Commercial activity to bear the brunt of a weak economy; institutional activity expected to stabilize
As the economy slows, the more cyclical commercial construction sector can be expected to see the greatest changes. With consumer sentiment scores dropping, gas prices rising, stock market averages slipping, and the unemployment rate moving up, consumer spending is likely to see a significant slowdown, putting pressure on the retail sector. In fact, growth in retail sales in our economy slowed from 5.5 percent in 2006 to 4.1 percent last year and is increasing at only about a 3.5 percent pace through the first half of this year. This slowdown in retail activity already is affecting demand for retail space. The International Council of Shopping Centers predicts more than 6,000 retail store closings this year, the most since the 2001 national economic recession. As a result, forecast panelists are expecting an 8 percent decline in retail construction activity this year, and another 10 percent drop in 2009.

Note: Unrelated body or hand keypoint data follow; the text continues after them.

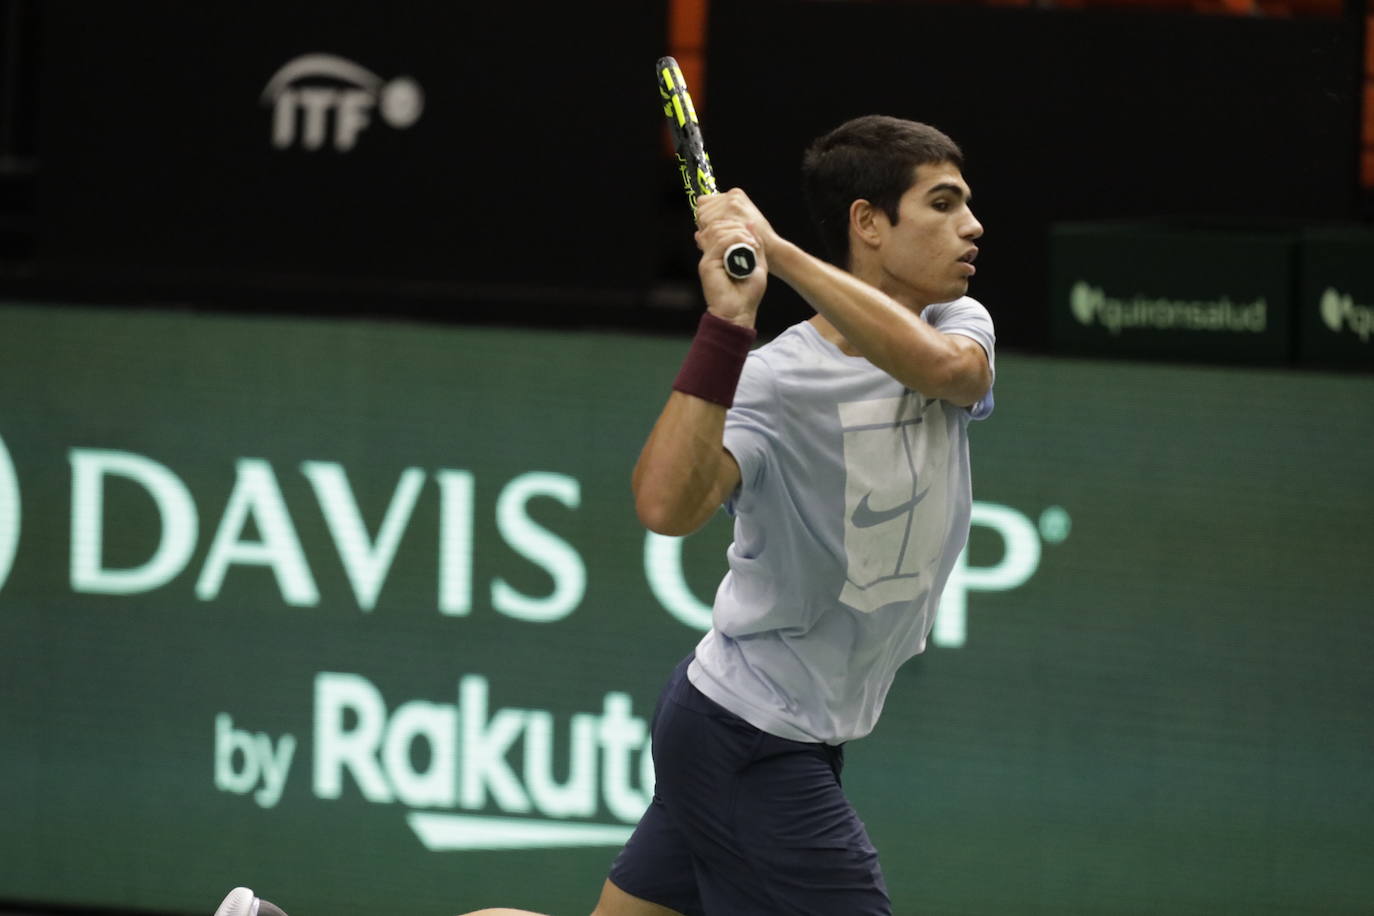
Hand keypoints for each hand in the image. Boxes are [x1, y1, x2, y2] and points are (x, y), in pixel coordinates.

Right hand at [695, 190, 771, 325]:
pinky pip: (719, 242)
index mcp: (721, 254)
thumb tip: (751, 223)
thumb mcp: (757, 265)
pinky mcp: (707, 264)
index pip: (722, 228)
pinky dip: (735, 239)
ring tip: (752, 244)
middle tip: (754, 240)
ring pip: (718, 231)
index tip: (754, 237)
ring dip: (738, 233)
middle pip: (718, 226)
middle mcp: (712, 254)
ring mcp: (708, 258)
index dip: (737, 226)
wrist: (738, 313)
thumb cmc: (748, 294)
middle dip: (738, 227)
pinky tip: (747, 245)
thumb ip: (755, 245)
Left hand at [697, 188, 778, 256]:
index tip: (711, 229)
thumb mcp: (741, 224)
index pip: (704, 202)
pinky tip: (720, 242)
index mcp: (735, 194)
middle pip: (701, 209)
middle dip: (703, 224)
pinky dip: (710, 236)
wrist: (771, 248)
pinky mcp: (731, 213)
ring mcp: (732, 203)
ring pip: (702, 217)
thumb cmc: (754, 240)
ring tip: (718, 240)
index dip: (705, 217)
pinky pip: (708, 224)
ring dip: (706, 231)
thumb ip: (722, 223)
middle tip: (713, 237)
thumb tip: (697, 235)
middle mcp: (732, 196)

Office construction activity also is expected to suffer from a weak economic environment and payroll declines. However, office construction has been very measured during this past nonresidential construction expansion, and, as a result, national office vacancy rates are at favorable levels. CB Richard Ellis reported first quarter 2008 vacancies at 13.2 percent nationally. Although up 0.4 percent from the end of 2007, they still are about four percentage points below their early 2004 peak for this cycle. Even without much in the way of excess office space in most markets, our forecast panel is projecting a 4 percent decline this year, and another 12 percent drop next year as a result of falling demand for office space in a weakening economy.
The hotel market is benefiting from a strong tailwind, having seen very strong double digit growth last year. Our forecast panel expects activity in the pipeline to produce reasonably strong results this year before dipping by almost 10 percent in 2009. Manufacturing construction is benefiting from a resurgence in U.S. export activity. A weak dollar has made U.S. goods more attractive in international markets, thereby propping up our manufacturing sector. The consensus is for almost 5 percent growth in manufacturing activity this year, matched by a slightly higher decline next year.

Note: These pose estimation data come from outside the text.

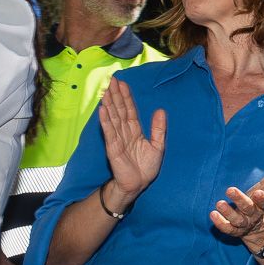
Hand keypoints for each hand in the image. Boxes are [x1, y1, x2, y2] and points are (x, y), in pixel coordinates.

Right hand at [98, 79, 165, 201]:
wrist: (137, 185)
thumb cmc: (145, 167)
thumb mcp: (158, 146)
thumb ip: (159, 128)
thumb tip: (161, 110)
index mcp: (135, 131)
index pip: (129, 110)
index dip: (126, 97)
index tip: (122, 83)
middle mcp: (124, 132)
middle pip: (119, 110)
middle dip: (116, 95)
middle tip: (112, 80)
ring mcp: (117, 139)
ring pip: (113, 118)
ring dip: (109, 104)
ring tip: (106, 90)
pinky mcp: (113, 148)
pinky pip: (109, 132)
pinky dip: (106, 121)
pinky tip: (102, 110)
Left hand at [210, 158, 263, 255]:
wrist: (258, 227)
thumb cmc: (259, 201)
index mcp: (262, 205)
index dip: (262, 198)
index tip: (258, 192)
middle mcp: (253, 215)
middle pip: (248, 208)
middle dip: (240, 200)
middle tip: (230, 190)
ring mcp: (243, 224)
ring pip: (236, 220)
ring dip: (228, 212)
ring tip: (219, 203)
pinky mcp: (233, 230)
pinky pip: (227, 228)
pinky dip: (220, 223)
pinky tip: (213, 214)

The volatility on the commercial side of the market is expected to be moderated by relative stability in construction levels in the institutional sector. Overall construction of these facilities is forecast to grow very modestly this year before essentially leveling off next year. The health-care sector is projected to see very stable construction levels this year and next, which belies the turbulence surrounding this sector of the economy in the national political discussion. As health-care priorities and policies continue to develop, we may see more volatility in this sector in the coming years.

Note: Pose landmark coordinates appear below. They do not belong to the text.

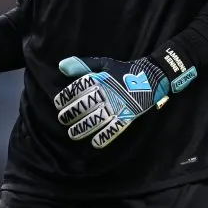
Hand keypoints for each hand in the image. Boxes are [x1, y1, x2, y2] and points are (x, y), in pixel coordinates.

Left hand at [53, 56, 170, 148]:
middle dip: (70, 114)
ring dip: (82, 128)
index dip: (65, 97)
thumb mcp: (103, 64)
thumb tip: (61, 66)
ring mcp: (117, 106)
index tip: (58, 103)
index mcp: (100, 79)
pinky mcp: (127, 116)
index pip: (77, 89)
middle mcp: (107, 93)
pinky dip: (104, 137)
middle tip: (62, 119)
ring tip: (72, 133)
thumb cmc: (122, 71)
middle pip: (84, 106)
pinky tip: (94, 142)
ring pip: (96, 120)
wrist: (150, 77)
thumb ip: (82, 66)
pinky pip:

The other major institutional sector, education, is also expected to see relative stability over the next 18 months. However, these sector totals gloss over differences in some of the key segments in the educational category. Education construction is largely driven by expected enrollment levels, and the U.S. Census Bureau is projecting very strong growth in college and university enrollments (up 10 percent over the next seven years), moderately strong growth in elementary and secondary enrollments (up 8 percent over this time period), while much weaker growth in high-school enrollments (up less than 4 percent overall, and below current levels for the next five years). The demographic patterns are already reflected in the construction figures. McGraw-Hill Construction reports that secondary and high-school construction activity declined at a mid-single digit pace last year, while college and university construction increased by about 10 percent.